Sometimes the problem isn’t choosing exactly the right word to express an idea. It is the usage of the words or being “wordy”. Also, using words that are “extra” or inefficient can be the problem. Take a look at these:

1. “I came to the realization that…” why not say, “I realized that…”
2. “She is of the opinion that…” why not say, “She thinks that….”
3. “Regardless of the fact that…” simplify to, “Although…”

Be careful when using words you are unfamiliar with. Look at how they are used in context and check their dictionary definitions. Be careful when using the thesaurus. Each word may have its own unique connotation or shades of meaning.

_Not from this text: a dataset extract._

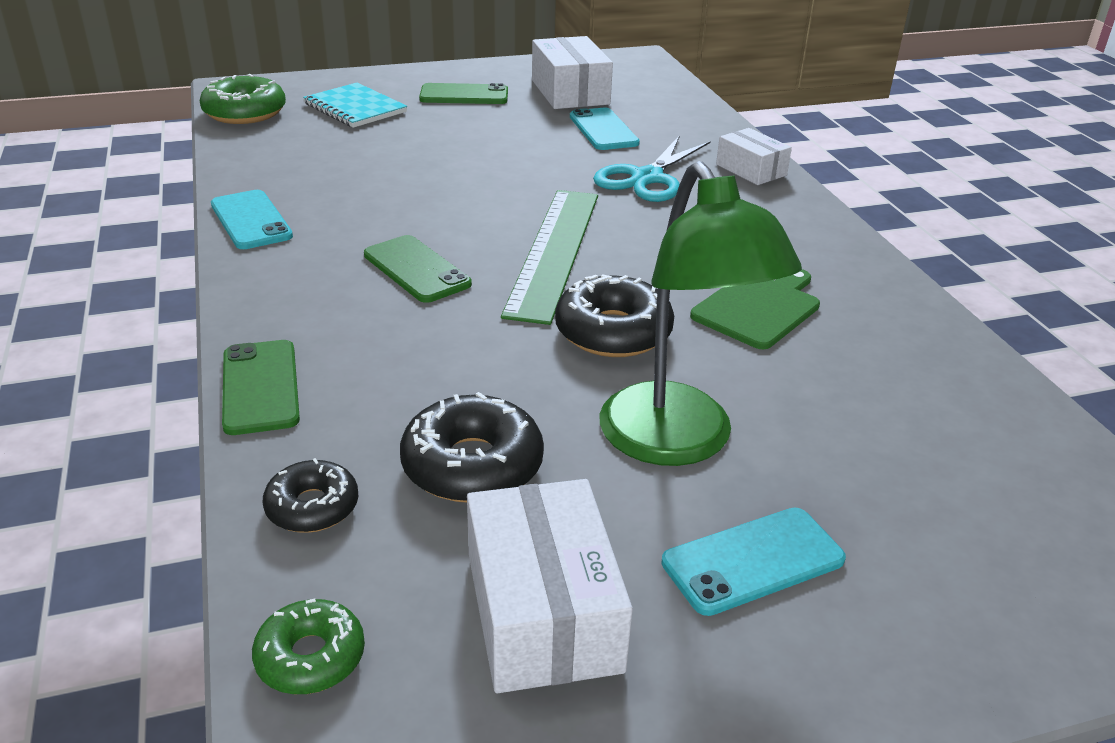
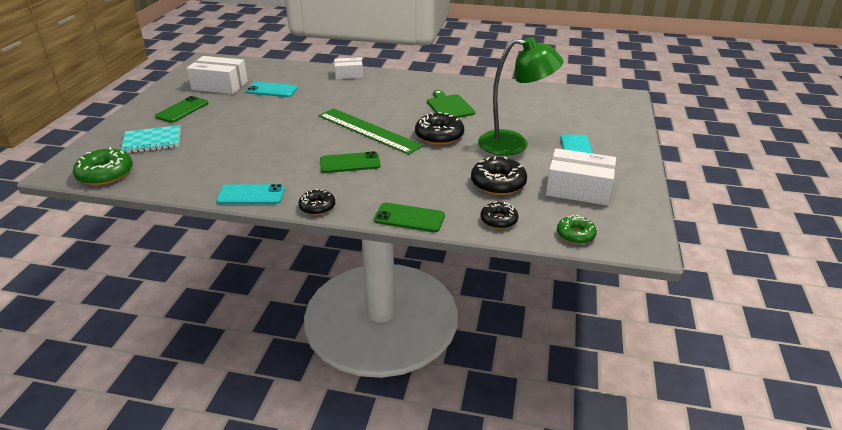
camera: 60 degrees left, 0 degrees up
turquoise scissors [593,135,711,202] -> none
none -> black donut [298,189,335,215]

Use a dictionary to be sure the synonym you are considering really fits what you are trying to say.

Don’t try to make your work sound impressive or authoritative. In the end, you will come off as pompous and will lose your reader to boredom. Take a look at these two sentences and decide which one you would rather read.

1. Under the present conditions of our society, marriage practices generally demonstrate a high degree of homogeneity.
2. In our culture, people tend to marry others who are like themselves.

Whenever we write we make choices. Some are less obvious than others so that it can often feel like we’ve written the sentences the only way we know-how. Read your paper out loud and at a slow pace. You can do this alone or with a friend. When reading out loud, your written words should make sense to both you and other listeners. If a sentence seems confusing, rewrite it to make the meaning clear.